[[ SOURCE PASSAGE, beginning ]]

Today, few people outside the Caucasus know that between Azerbaijan and the Armenian Republic of Nagorno-Karabakh lies the small
Tartar District, through which the
Tartar River flows.
Almost 120 years ago, this region was the site of the so-called
Armenian-Tatar massacre, a bloody clash in Transcaucasia between Armenians and Azerbaijanis (called Transcaucasian Tatars in Russia at the time). The massacre was
originally called "Armenian-Tartar" in the Western press, and it was only about 90 years ago that "Armenian-Tatar" came to be used.
In the New Testament book
the Acts of the Apostles, which tells about the events that followed the Gospel events, there is a fragment,
Acts 2:5-12, which lists the regions, whose representatives spoke one language understandable to each other:
5-11 There were many Jews staying in Jerusalem just then, devout pilgrims from all over the world. When they heard the sound, they came on the run. Then when they heard, one after another, their own mother tongues being spoken, they were blown away. They couldn’t for the life of them figure out what was going on, and kept saying, “Aren’t these all Galileans? How come we’re hearing them talk in our various mother tongues? Parthians, Medes, and Elamites; Visitors from Mesopotamia, Judea, and Cappadocia, Pontus and Asia, Phrygia and Pamphylia, Egypt and the parts of Libya belonging to Cyrene; Immigrants from Rome, both Jews and proselytes; Even Cretans and Arabs! “They’re speaking our languages, describing God’s mighty works!”
12 Their heads were spinning; they couldn’t make head or tail of any of it. They talked back and forth, confused: “What’s going on here?”
However, in
various Latin editions of the New Testament, this fragment between Mesopotamia and Cappadocia mentions Armenia instead of Judea.
For example, in
Erasmus of Rotterdam's
EN NOVVM TESTA.
This fragment in Latin with the mention of Armenia instead of Judea in the "Acts of the Apostles"
was printed many times in the past centuries, but any mention of Armenia in the Bible editions in modern languages is absent.

[[ SOURCE PASSAGE, end ]]
[[ DATA SHOWN, beginning ]]

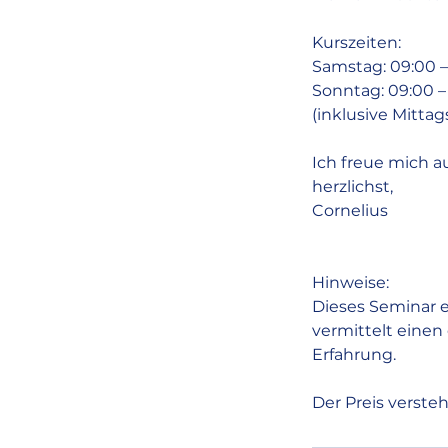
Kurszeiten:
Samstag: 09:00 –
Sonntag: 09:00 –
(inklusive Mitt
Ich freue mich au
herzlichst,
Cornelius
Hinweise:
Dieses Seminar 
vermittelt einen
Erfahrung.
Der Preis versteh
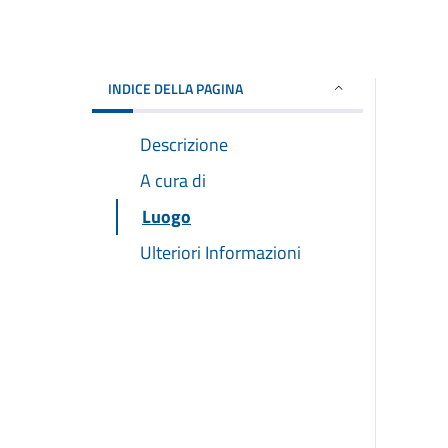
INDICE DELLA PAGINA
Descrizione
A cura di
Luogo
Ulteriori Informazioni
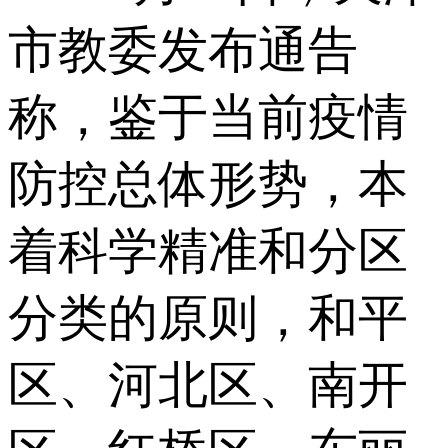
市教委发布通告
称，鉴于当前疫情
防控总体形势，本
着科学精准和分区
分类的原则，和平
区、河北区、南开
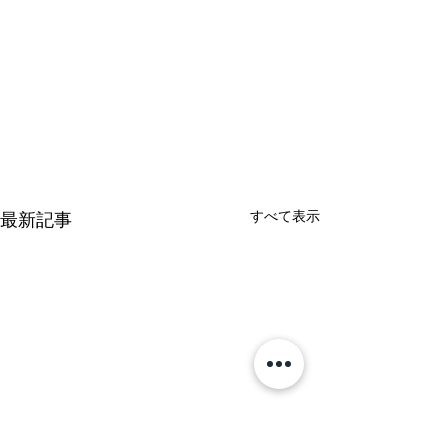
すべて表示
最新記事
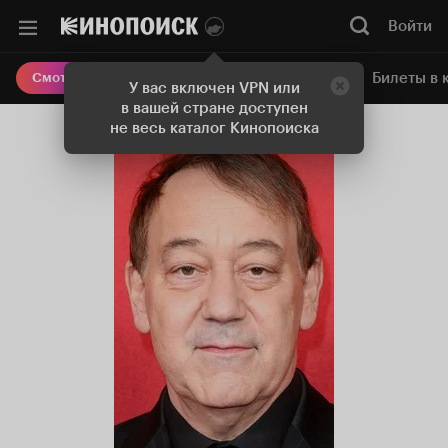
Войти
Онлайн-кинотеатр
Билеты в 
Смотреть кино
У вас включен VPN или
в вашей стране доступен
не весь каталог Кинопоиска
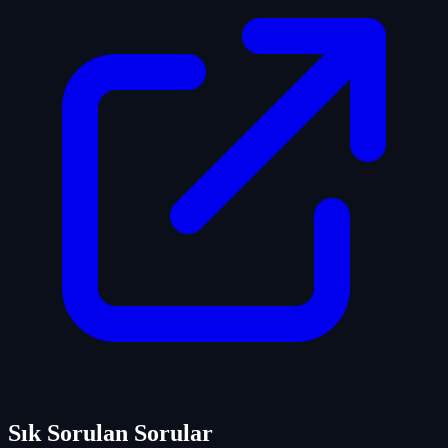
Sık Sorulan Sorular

[[ DATA SHOWN, end ]]

→ REQUIREMENT: List every place name in the first sentence of the article on the Tartar District. The items themselves are not needed for this.

→ TASK RESPONSE: Caucasus, Azerbaijan, Armenian Republic of Nagorno-Karabakh, Tartar District, Tartar River